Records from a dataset
========================================

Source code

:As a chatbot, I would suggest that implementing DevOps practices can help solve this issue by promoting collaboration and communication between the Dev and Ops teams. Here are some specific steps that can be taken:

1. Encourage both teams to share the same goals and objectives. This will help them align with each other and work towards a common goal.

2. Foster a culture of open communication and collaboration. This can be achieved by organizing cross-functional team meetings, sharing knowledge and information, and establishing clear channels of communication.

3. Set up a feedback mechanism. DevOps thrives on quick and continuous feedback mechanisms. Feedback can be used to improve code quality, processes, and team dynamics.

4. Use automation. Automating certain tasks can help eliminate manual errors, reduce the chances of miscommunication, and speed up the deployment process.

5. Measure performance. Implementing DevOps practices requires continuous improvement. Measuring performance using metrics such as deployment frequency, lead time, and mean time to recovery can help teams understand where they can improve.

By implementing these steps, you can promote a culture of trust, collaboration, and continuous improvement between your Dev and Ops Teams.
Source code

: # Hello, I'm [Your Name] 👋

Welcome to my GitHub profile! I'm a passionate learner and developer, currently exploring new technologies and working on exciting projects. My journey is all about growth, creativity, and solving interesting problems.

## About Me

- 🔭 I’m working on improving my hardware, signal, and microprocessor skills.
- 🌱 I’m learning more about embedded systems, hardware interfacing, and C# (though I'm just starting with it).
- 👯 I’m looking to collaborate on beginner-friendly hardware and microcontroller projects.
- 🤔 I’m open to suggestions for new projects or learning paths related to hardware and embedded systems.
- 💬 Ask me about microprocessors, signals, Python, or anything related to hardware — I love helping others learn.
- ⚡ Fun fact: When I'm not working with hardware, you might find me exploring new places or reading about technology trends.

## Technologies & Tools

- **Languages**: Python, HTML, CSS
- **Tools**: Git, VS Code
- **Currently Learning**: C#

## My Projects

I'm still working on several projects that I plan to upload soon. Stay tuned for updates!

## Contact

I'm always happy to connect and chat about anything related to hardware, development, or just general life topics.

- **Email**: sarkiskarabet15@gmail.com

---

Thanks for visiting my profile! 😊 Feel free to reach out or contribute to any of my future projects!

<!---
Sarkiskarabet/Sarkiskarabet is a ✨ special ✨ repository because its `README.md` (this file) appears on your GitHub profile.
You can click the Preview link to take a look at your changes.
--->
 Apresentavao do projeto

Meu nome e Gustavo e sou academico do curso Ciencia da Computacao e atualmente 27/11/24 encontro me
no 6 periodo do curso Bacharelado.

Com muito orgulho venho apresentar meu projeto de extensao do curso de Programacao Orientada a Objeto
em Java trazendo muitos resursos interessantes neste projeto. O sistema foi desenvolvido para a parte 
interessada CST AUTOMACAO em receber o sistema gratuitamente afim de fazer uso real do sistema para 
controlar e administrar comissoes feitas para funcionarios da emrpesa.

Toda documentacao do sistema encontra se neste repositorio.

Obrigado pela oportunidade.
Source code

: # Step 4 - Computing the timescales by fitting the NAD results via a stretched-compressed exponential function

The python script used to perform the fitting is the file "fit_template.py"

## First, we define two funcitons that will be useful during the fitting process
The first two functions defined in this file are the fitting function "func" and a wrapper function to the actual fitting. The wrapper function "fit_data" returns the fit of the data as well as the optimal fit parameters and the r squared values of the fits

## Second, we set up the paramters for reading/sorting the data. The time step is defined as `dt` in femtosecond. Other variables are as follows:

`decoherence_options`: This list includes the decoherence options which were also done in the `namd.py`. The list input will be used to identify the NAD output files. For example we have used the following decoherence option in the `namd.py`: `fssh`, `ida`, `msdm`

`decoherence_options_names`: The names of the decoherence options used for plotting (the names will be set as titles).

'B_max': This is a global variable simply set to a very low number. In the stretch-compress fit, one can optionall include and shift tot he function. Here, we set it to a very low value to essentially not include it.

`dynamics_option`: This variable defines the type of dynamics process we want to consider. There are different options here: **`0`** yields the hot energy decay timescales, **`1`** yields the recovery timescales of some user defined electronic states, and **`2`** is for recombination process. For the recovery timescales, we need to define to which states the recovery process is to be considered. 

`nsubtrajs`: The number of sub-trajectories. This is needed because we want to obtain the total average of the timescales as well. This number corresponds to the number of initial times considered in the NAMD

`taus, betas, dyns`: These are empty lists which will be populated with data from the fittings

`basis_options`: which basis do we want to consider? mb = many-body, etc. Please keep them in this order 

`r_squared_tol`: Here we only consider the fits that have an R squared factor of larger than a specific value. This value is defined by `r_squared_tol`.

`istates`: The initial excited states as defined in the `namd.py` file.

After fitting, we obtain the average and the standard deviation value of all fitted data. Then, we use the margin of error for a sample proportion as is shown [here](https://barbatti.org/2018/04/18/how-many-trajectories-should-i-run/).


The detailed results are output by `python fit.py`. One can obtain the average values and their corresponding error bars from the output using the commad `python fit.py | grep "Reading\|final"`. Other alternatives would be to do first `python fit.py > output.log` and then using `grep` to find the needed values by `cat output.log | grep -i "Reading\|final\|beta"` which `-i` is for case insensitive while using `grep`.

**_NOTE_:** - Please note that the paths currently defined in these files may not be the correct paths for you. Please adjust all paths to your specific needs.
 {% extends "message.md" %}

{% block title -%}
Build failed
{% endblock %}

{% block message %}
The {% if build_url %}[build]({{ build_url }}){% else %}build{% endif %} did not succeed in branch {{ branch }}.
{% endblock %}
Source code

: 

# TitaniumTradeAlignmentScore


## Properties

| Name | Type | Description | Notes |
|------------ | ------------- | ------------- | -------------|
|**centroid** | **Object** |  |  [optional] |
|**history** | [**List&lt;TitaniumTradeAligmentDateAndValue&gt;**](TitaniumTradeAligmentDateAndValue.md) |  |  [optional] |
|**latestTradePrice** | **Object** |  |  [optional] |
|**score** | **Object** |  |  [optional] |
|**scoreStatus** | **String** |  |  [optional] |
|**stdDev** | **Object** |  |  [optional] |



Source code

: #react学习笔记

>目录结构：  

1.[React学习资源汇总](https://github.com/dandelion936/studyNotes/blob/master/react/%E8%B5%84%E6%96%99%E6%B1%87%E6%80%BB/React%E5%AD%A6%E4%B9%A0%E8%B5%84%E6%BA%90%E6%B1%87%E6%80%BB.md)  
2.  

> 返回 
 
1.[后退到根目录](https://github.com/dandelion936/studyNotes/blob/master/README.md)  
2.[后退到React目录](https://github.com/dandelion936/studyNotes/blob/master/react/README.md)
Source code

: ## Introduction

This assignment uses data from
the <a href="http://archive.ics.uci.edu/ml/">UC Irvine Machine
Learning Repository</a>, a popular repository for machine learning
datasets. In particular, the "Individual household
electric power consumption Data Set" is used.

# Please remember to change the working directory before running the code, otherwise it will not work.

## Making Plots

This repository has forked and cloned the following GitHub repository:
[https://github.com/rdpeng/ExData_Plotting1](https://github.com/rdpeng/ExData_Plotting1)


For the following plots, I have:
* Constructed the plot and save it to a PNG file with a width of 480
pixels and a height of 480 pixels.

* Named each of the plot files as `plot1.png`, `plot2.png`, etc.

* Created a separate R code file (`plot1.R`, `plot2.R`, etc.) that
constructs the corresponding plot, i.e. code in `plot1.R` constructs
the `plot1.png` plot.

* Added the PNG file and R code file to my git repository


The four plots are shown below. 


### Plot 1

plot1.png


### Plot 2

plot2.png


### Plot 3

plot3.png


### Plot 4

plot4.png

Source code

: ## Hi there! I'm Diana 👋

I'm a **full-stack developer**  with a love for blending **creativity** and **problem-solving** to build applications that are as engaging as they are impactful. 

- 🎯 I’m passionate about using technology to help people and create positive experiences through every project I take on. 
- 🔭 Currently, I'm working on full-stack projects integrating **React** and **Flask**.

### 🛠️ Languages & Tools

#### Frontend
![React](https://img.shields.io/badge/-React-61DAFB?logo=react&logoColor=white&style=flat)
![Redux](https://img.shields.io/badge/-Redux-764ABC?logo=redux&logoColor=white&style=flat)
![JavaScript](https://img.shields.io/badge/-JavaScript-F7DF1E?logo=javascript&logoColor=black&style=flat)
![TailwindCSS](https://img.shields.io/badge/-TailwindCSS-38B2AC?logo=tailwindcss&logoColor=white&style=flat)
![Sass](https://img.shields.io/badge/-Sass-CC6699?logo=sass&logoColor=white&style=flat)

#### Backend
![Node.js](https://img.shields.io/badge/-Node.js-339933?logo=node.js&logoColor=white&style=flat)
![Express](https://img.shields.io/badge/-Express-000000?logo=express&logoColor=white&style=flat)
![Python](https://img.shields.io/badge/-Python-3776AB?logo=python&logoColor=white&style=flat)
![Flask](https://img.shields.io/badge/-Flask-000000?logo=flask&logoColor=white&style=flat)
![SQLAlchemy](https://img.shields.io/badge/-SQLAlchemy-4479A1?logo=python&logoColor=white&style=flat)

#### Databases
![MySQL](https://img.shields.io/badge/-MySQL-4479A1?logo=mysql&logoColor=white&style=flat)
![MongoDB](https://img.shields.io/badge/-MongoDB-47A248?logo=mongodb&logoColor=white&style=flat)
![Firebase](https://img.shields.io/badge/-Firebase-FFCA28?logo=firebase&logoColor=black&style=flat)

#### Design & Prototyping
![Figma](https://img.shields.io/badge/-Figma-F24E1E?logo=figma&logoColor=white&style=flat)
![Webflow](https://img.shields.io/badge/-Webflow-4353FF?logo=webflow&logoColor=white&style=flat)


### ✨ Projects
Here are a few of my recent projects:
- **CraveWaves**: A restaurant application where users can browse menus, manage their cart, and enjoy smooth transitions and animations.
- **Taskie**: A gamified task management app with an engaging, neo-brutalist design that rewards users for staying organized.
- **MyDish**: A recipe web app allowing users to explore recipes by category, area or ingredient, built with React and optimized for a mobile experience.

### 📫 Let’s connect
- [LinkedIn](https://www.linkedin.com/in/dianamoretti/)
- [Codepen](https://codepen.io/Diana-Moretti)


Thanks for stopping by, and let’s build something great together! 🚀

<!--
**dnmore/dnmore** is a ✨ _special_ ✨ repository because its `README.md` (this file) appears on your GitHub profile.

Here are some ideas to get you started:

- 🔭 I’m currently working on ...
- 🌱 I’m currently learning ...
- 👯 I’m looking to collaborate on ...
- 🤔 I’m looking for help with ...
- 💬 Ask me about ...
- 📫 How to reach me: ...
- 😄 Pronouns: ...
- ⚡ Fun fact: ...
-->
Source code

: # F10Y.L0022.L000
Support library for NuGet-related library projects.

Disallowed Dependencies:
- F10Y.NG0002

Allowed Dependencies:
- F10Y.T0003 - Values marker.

========================================

Your assignment:
Your answer must be a single number: the count of lines in the records that hold the word "master".

Problem solution:
3